At an IBM lab in Silicon Valley, if you put a cotton-polyester blend T-shirt into an InstaPot-like pressure reactor, a new process will disassemble it into a ball of pure cotton and a white powder that can be made directly into pure plastic. Fill the device with dirty plastic bottles and containers and something similar happens: In minutes, you have a pile of white powder–clean plastic material that a manufacturer could use instead of virgin feedstock made from petroleum.
Researchers at IBM developed the process, called VolCat, as an alternative to traditional recycling. The usual process involves sorting waste, washing it, separating out contaminants, chopping it up, and re-melting it. The result is a lower-quality plastic that brands often don’t want to use. IBM’s process is one example of a growing number of new methods for chemical recycling. The researchers use a catalyst to “selectively digest” PET plastic inside the reactor.
“The catalyst finds the PET polymer and chews it up,” says Bob Allen, senior manager of chemistry and materials at IBM Research. “You can visualize the polymer chains like a very long string of beads, and each bead is a monomer unit. This catalyst goes in, kind of like a molecular pair of scissors, and starts chopping it up very, very rapidly.”

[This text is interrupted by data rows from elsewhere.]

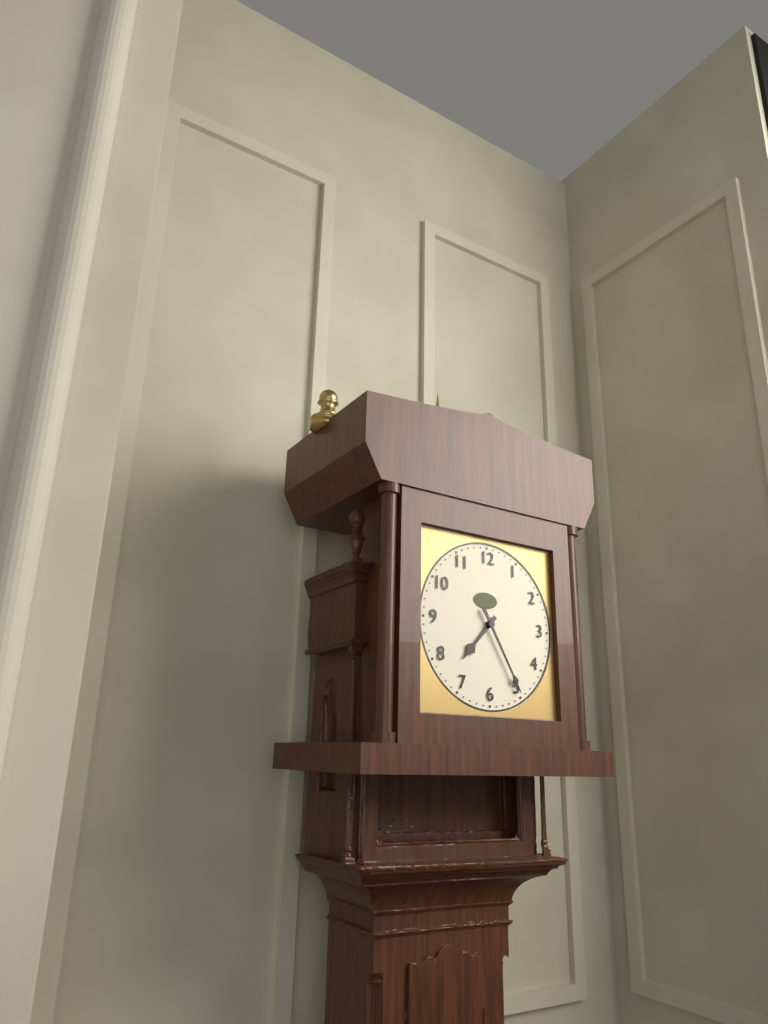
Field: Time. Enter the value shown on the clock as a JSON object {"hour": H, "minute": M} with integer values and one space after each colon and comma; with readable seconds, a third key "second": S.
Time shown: {"hour": 7, "minute": 25}
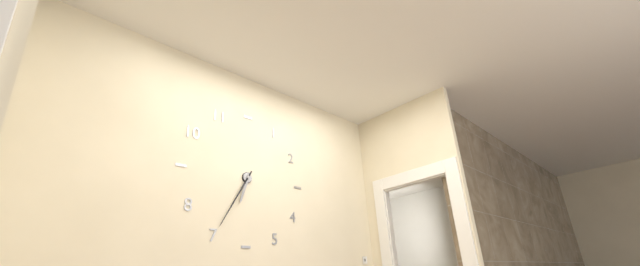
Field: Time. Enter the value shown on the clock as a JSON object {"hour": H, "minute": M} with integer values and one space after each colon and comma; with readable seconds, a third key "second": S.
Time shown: {"hour": 6, "minute": 35}
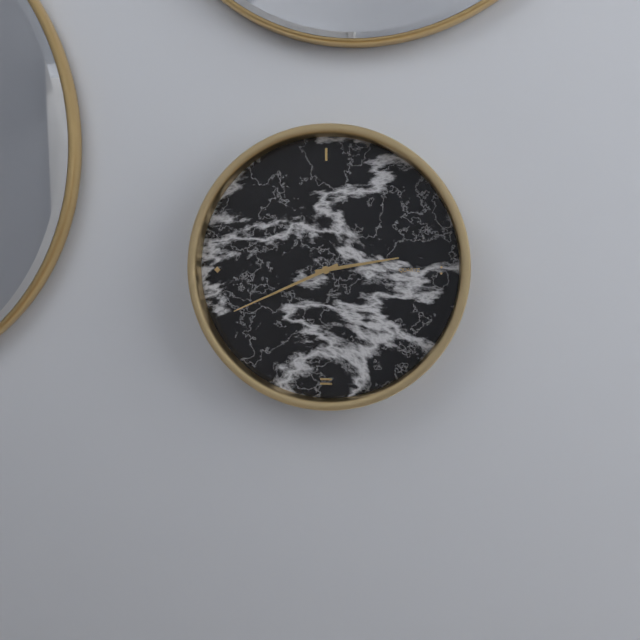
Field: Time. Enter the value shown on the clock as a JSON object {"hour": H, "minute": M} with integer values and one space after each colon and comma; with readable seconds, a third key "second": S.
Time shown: {"hour": 2, "minute": 41}
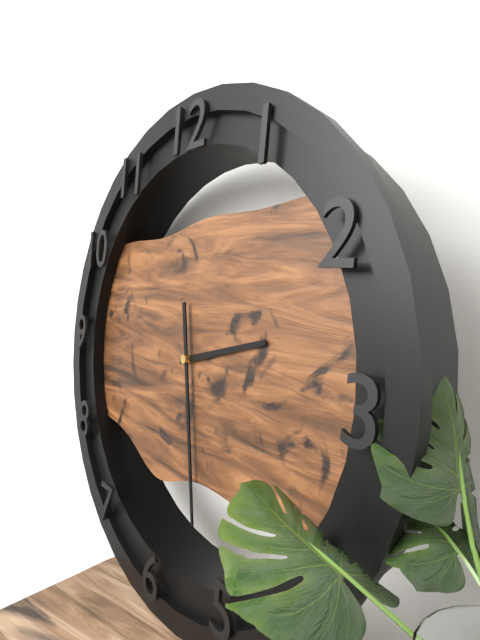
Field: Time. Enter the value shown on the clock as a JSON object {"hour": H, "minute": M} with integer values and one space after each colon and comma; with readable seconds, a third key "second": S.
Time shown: {"hour": 2, "minute": 28}
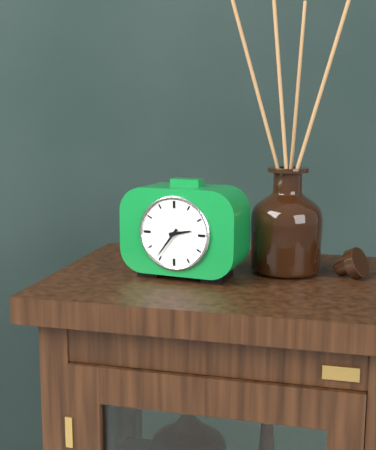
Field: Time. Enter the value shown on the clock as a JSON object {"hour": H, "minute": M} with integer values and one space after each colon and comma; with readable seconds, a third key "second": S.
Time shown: {"hour": 2, "minute": 36}
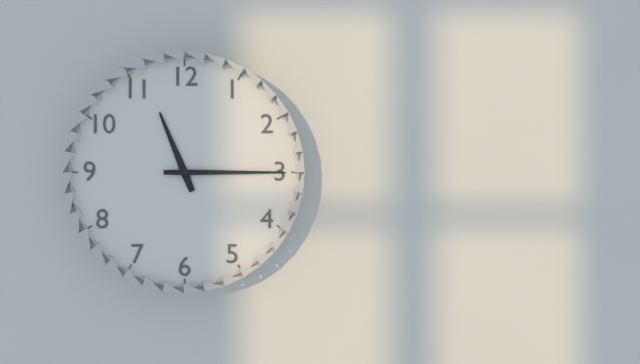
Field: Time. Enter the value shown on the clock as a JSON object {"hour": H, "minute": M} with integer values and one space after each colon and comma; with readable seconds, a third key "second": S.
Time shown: {"hour": 11, "minute": 15}
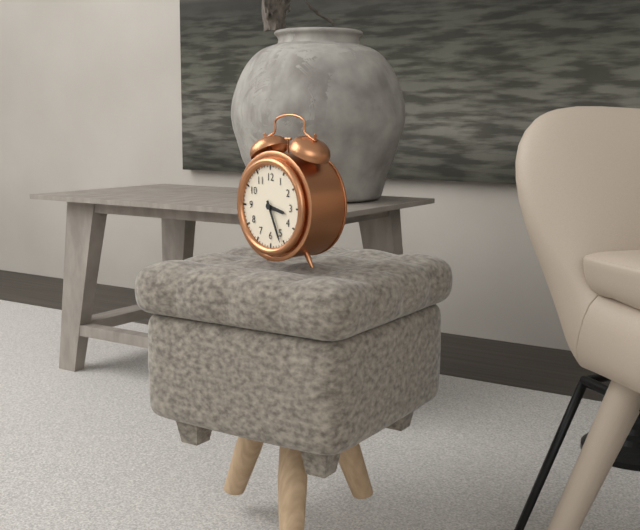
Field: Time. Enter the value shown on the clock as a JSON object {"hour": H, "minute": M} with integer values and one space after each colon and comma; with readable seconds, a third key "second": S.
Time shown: {"hour": 3, "minute": 26}
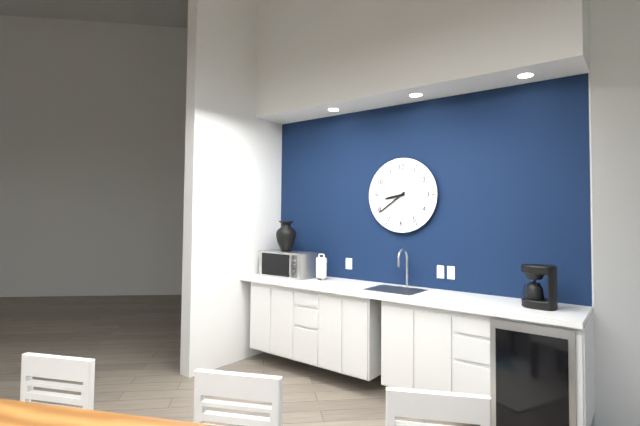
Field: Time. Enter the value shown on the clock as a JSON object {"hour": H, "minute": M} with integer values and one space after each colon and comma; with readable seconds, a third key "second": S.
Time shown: {"hour": 8, "minute": 39}
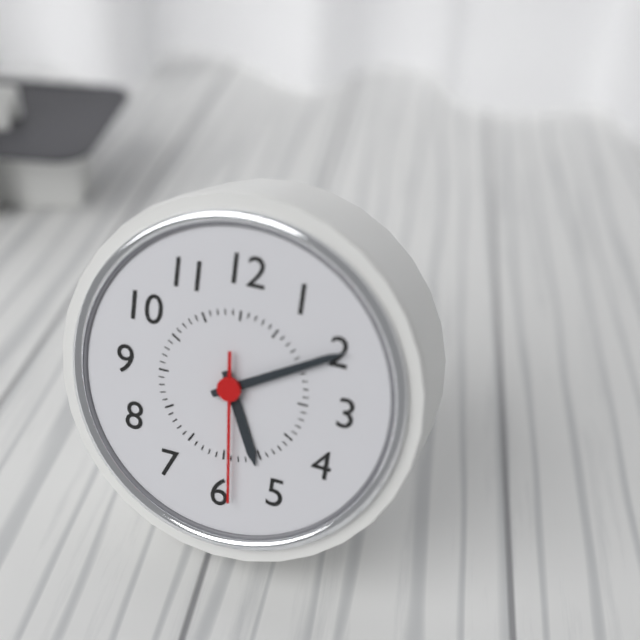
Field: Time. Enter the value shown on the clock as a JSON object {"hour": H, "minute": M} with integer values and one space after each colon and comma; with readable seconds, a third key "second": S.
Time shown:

The company is currently talking to partners about running a larger pilot test, to see if the approach is economical at scale, But the researchers envision that the system will plug into plastic production plants–which would start getting shipments of recycling sent directly to them. Because it can use the dirtiest, lowest-value post-consumer materials, and the catalyst can be fully recycled, it keeps costs low. It also uses relatively little energy. Right now, the plastic industry uses virgin petroleum-based feedstocks in almost all production, accounting for around 6% of global oil use. That’s around the same amount used by the aviation industry, and a major source of emissions.
[Phorto: Vivan Sachs/IBM]
As the use of plastic grows, a 2018 report from the International Energy Agency predicts that emissions from petrochemicals will rise as much as 30% by the middle of the century. But technologies like IBM’s could reverse that trajectory, as long as recycling infrastructure grows and consumers start sending more old packaging to recycling centers instead of landfills or the ocean. Some technologies are closer to market. Loop Industries, based in Montreal, has a pilot plant and agreements with brands like Evian to turn low-value plastic–from water bottles to old carpet to ocean plastic–into new, clean packaging through a chemical recycling process. Loop is currently developing its first commercial facility, which will supply customers like PepsiCo, Danone, and Coca-Cola European Partners.
“In the next five years, we think there’s going to be an explosion of innovation in the plastics recycling industry, and that the world can really tap into these waste plastics to generate new plastics as opposed to where we are today,” says Allen.